* WHAT THE TASK ASKS: Report how many lines below include the string "scroll". Please keep the reply to that number.

* EXERCISE DATA:
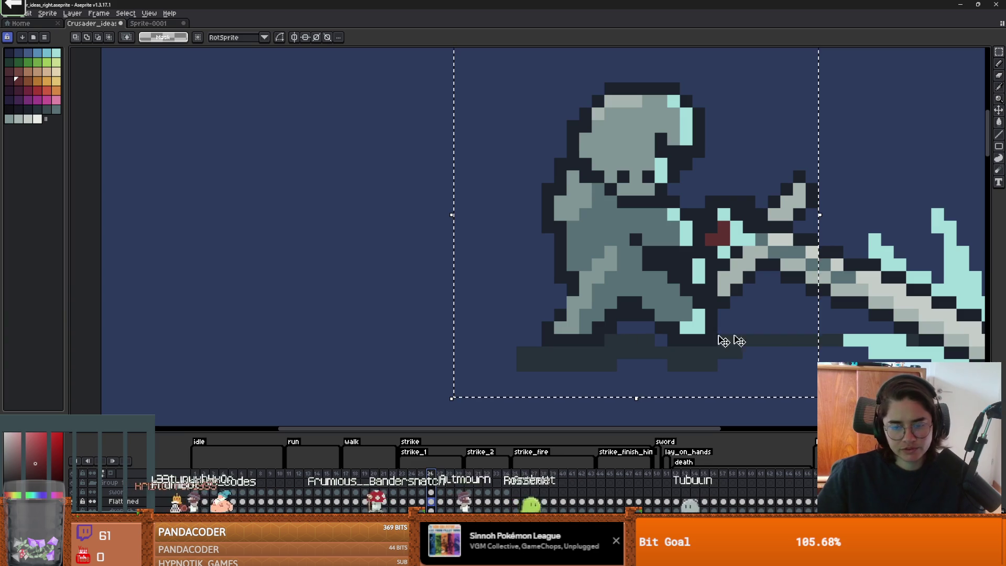
pyautogui.click(837, 314)
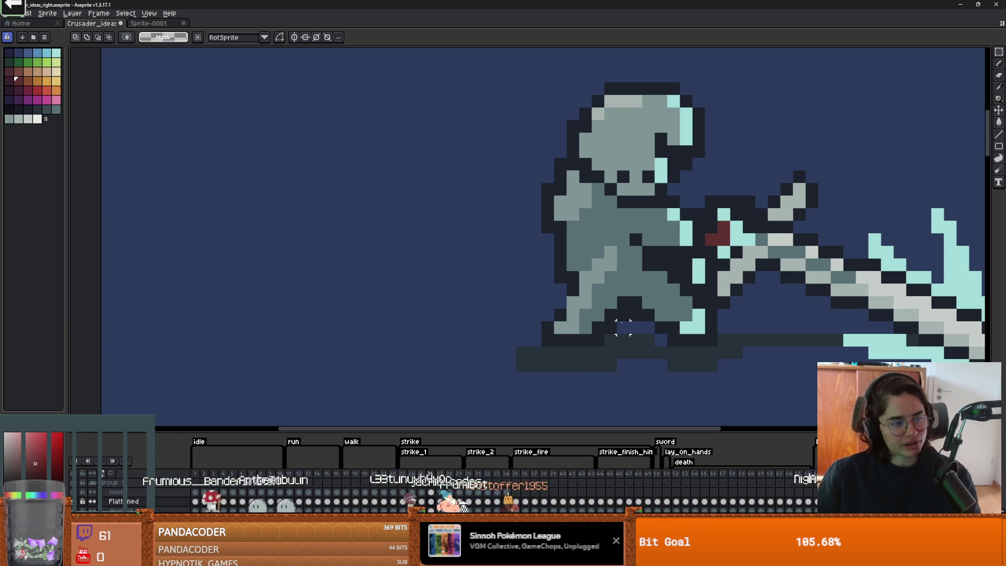
pyautogui.scroll(-3, 540, 283)
pyautogui.scroll(3, 561, 314)
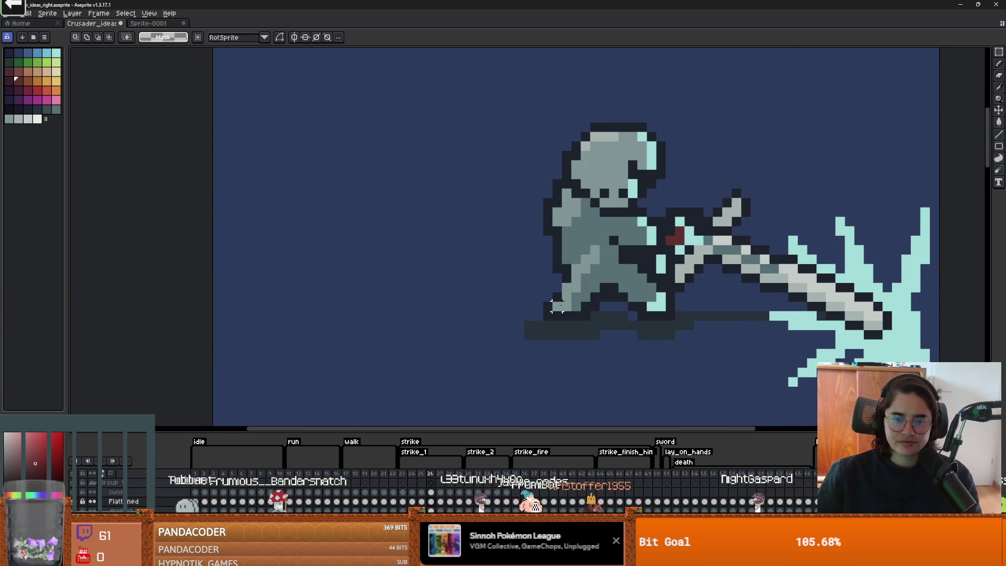
pyautogui.press('b')
pyautogui.press('minus')
pyautogui.press('minus')
pyautogui.press('minus')
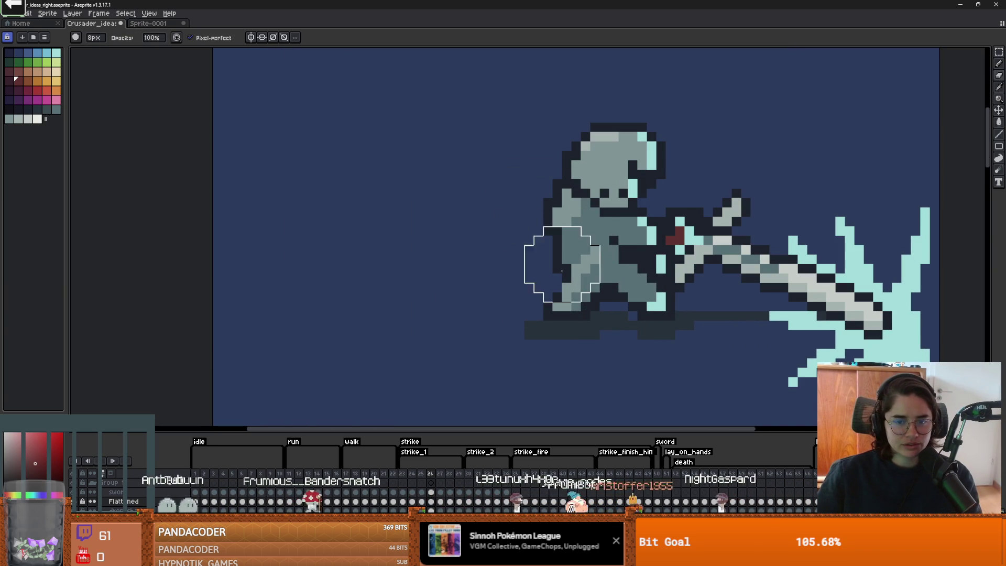
pyautogui.press('minus')
pyautogui.press('minus')
pyautogui.press('minus')
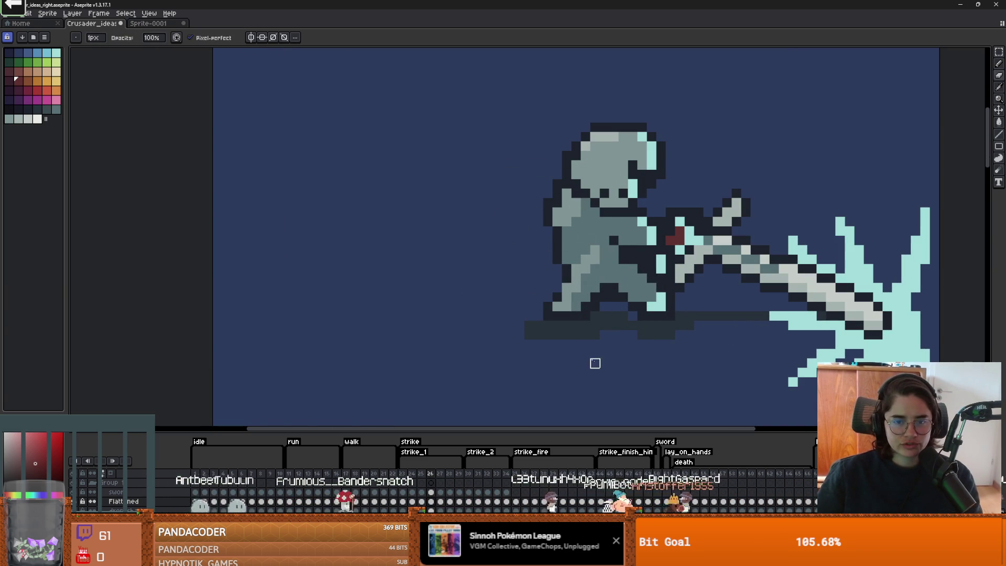
# Step: Inspect the impact frame closely and save Crusader_ideas
pyautogui.scroll(-1, 595, 363)
pyautogui.scroll(1, 543, 210)
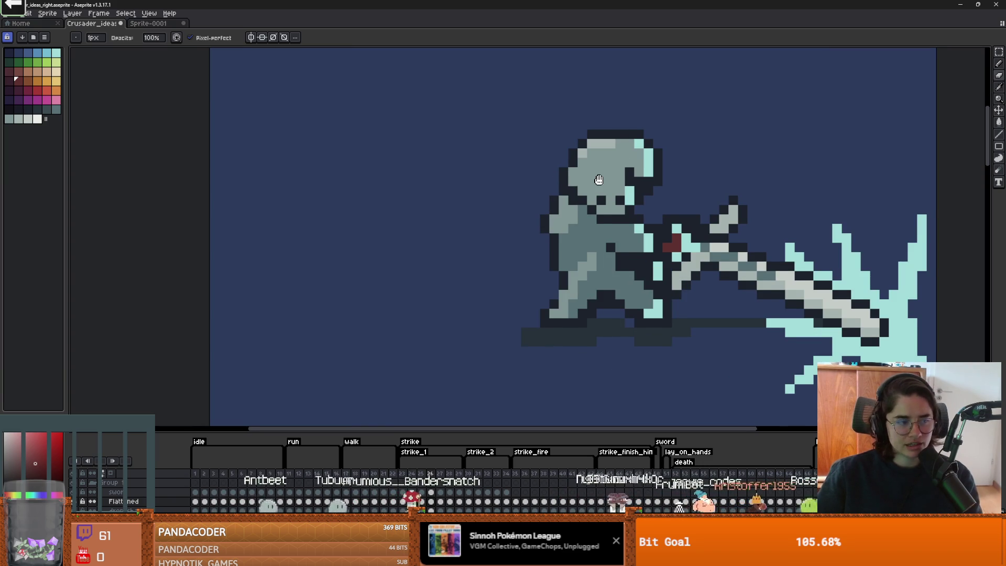
pyautogui.moveTo(599, 180); pyautogui.dragTo(605, 180)
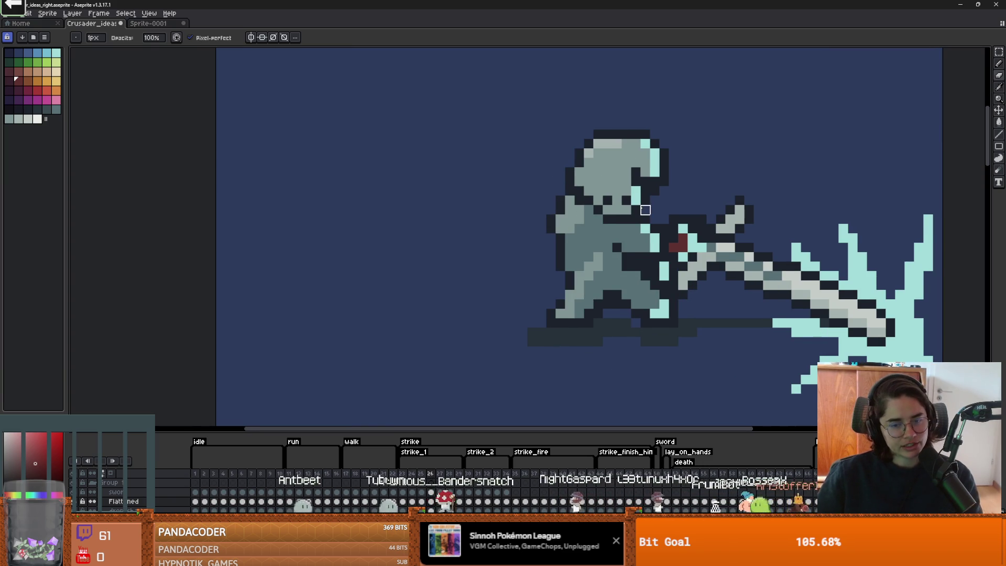
pyautogui.scroll(1, 656, 257)
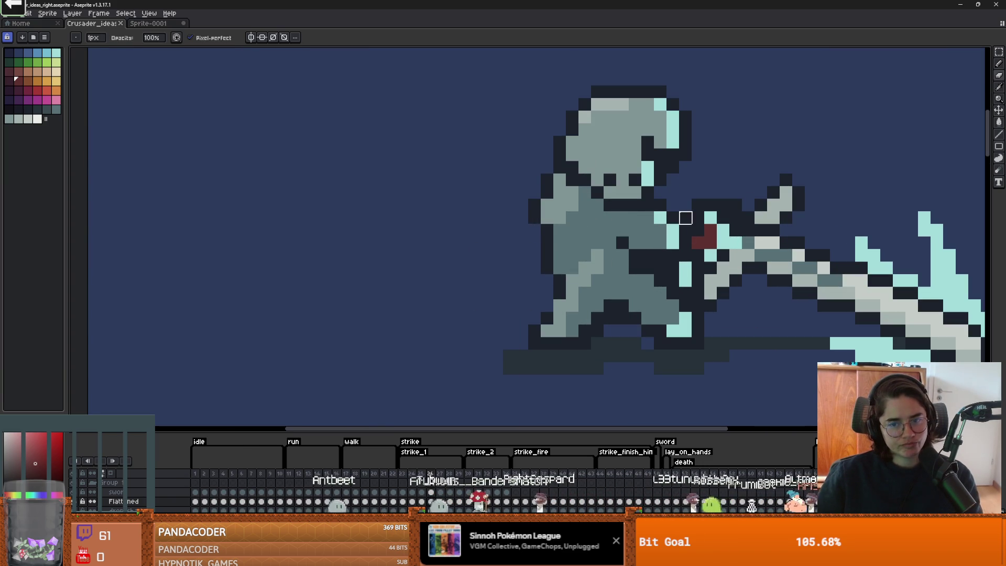
pyautogui.scroll(-1, 762, 260)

* RESULT BELOW: 6